Optimized self-excited electrostatic actuators with insulated-electrodes configuration for micro air vehicles

Flapping micro air vehicles (MAVs) possess advantageous characteristics such as agility, stability, and maneuverability, making them potential candidates for search and rescue operations in confined spaces. However, the development of electrostatic flapping MAVs faces a significant challenge due to the limited availability of actuators with high power density. In this study, we present optimized self-excited electrostatic actuators featuring an insulated-electrodes configuration that enables enhanced operating voltage and increased power density. To improve upon previous designs, our new actuator incorporates a pair of auxiliary electrodes, while the main electrodes and cantilever are covered with insulating polyimide films. A fabrication method is devised to ensure precise construction of the actuator while maintaining the desired conductive and insulating properties of each component.
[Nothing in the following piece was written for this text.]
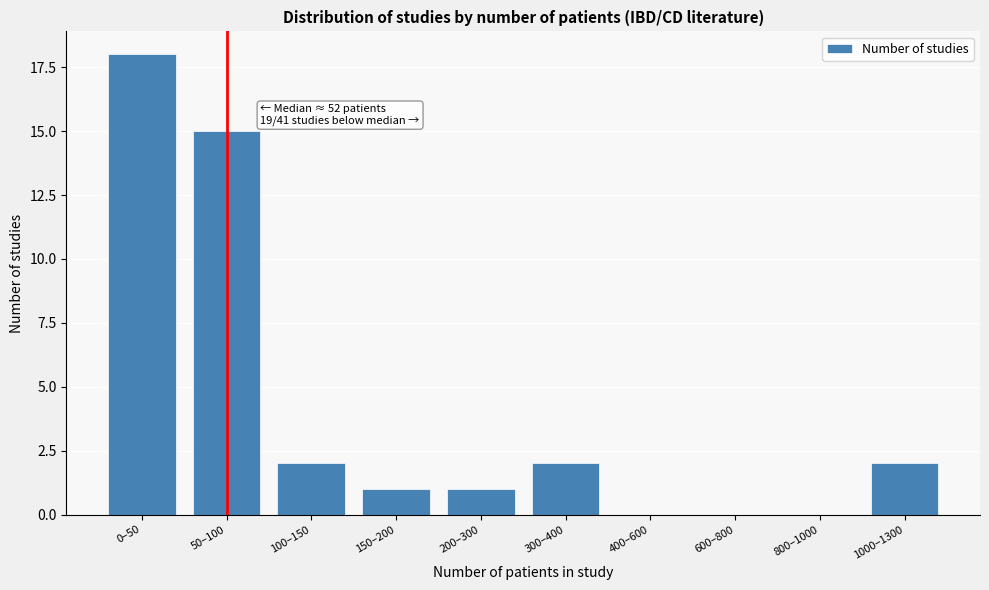

Reading right to left, transcribe all the data shown in this chart.

1000–1300=2	800–1000=0	600–800=0	400–600=0	300–400=2	200–300=1	150–200=1	100–150=2	50–100=15	0–50=18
The optimized actuator demonstrates notable improvements, including a 20.9% increase in operating voltage to 2600 volts, an electrostatic force of up to 1.2 mN, and a heightened power density of 24.7 W/kg. Building upon this optimized actuator, we propose a prototype of a flapping MAV capable of generating a lift force of 117.6 μN, approximately 19% of its self-weight. These results contribute to the advancement of electrostatic flapping MAVs and offer prospects for future breakthroughs in overcoming gravitational forces through geometry optimization.